Perhaps I am being unfair. Life's blundering progress is occasionally interrupted by startling moments of tenderness, understanding or career breakthrough. Yet, at the very moment when its hero appears to have reached a level of sanity and adulthood, a further neo-adolescent sequence plunges the story back into despair and confusion at around Chapter 50.

The final third of the book sags badly and there are moments when all of us involved in this great enterprise - the authors, the central character, the reader - appear to have lost the will to live.
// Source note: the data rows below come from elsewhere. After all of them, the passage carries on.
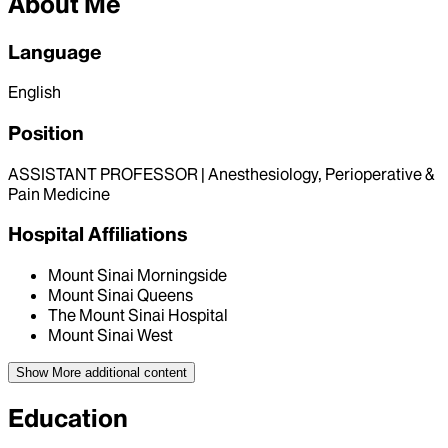
About Me
Language
English
Position
ASSISTANT PROFESSOR | Anesthesiology, Perioperative &
Pain Medicine
Hospital Affiliations
Mount Sinai Morningside
Mount Sinai Queens
The Mount Sinai Hospital
Mount Sinai West
Show More
additional content
Education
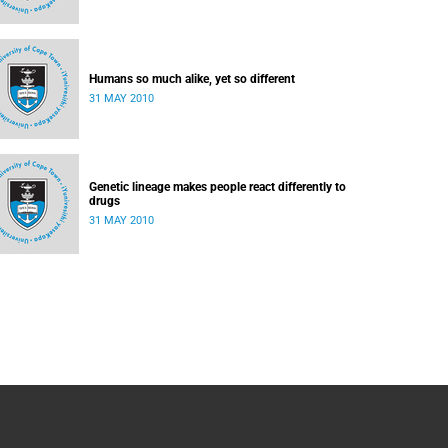
Humans so much alike, yet so different
31 MAY 2010
Genetic lineage makes people react differently to
drugs
31 MAY 2010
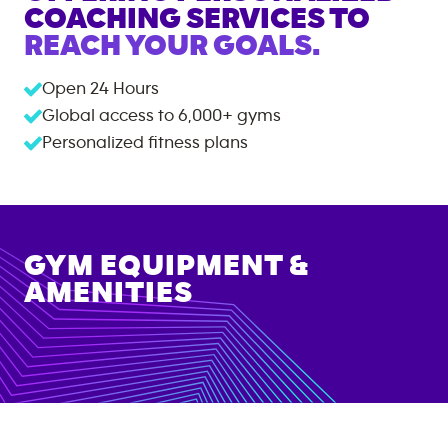
COACHING SERVICES TO
REACH YOUR GOALS.
Open 24 Hours
Global access to
6,000+
gyms
Personalized fitness plans
GYM EQUIPMENT &
AMENITIES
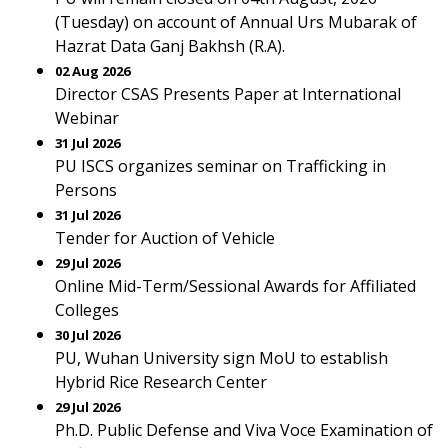
(Tuesday) on account of Annual Urs Mubarak of
Hazrat Data Ganj Bakhsh (R.A).
02 Aug 2026
Director CSAS Presents Paper at International
Webinar
31 Jul 2026
PU ISCS organizes seminar on Trafficking in
Persons
31 Jul 2026
Tender for Auction of Vehicle
29 Jul 2026
Online Mid-Term/Sessional Awards for Affiliated
Colleges
30 Jul 2026
PU, Wuhan University sign MoU to establish
Hybrid Rice Research Center
29 Jul 2026
Ph.D. Public Defense and Viva Voce Examination of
Although it is considered bad form for a critic to reveal central plot turns, readers should be warned not to expect too much of the feelgood factor in the closing chapters. The phrase "downbeat ending" does not begin to cover it.

So what has gone wrong? Why, in spite of all the hype, does this instruction book fail to compel or even to convince? One problem is that Life repeatedly breaks the basic rules of narrative. Characters clearly flagged as being of minor interest suddenly hijack the story while other more important players fade inexplicably into the background. If there is a moral message or theme, it escaped this critic. Although this is a first effort, we were surely entitled to expect something less raw and shambling than what the Human Genome Project has laid before us.

Finally, a word about the publisher. Would it be old-fashioned to suggest that now and then the ancient art of editing might be deployed to rid the narrative of its inaccuracies, repetitions and scenes of irrelevance? Sometimes whole chapters of Life scream out for the merciful release of a blue pencil.

Frankly, you would be better off with Anita Brookner.